Assigned task:
In the copy, include every entry exactly but none of the pictures.

(Collected data)
+===+

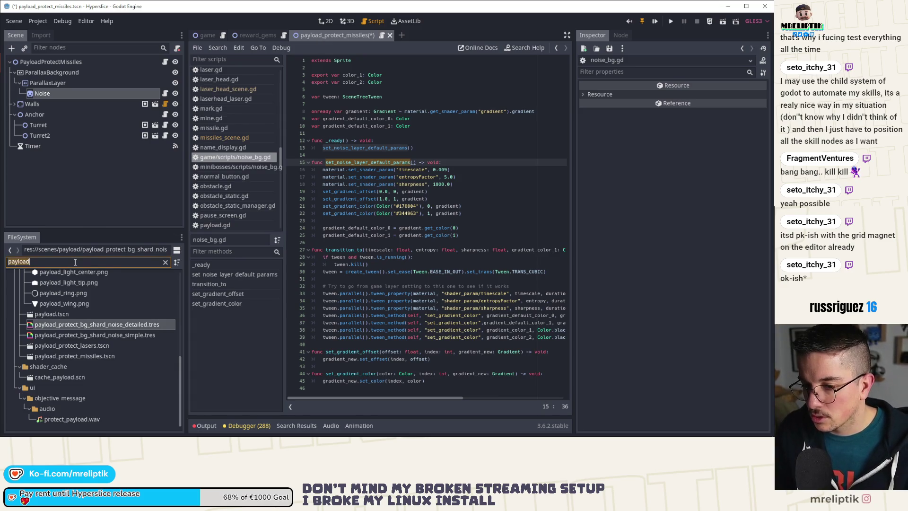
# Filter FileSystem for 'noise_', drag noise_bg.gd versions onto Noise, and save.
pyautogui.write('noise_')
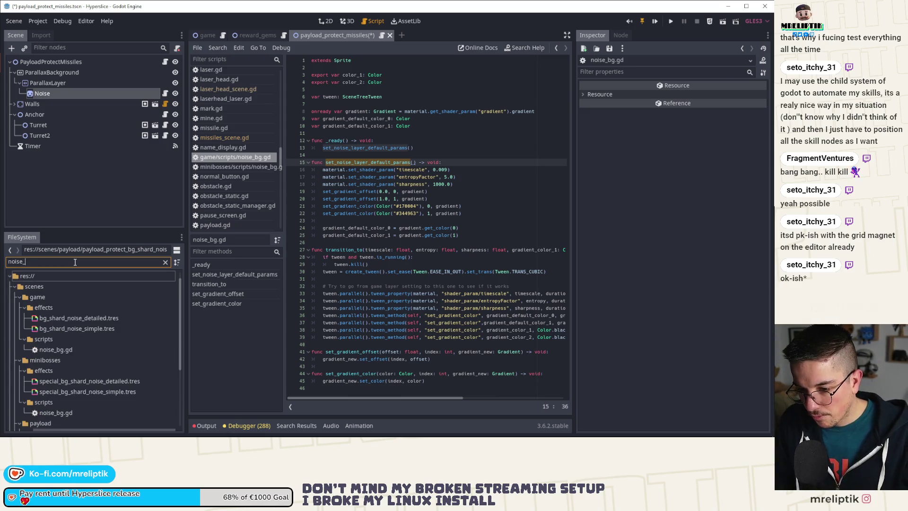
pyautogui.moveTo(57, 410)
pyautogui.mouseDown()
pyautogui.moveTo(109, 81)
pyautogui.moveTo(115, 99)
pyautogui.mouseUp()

+===+

Output of the exercise:
# Filter FileSystem for 'noise_', drag noise_bg.gd versions onto Noise, and save.
pyautogui.write('noise_')
pyautogui.moveTo(57, 410)
pyautogui.mouseDown()
pyautogui.moveTo(109, 81)
pyautogui.moveTo(115, 99)
pyautogui.mouseUp()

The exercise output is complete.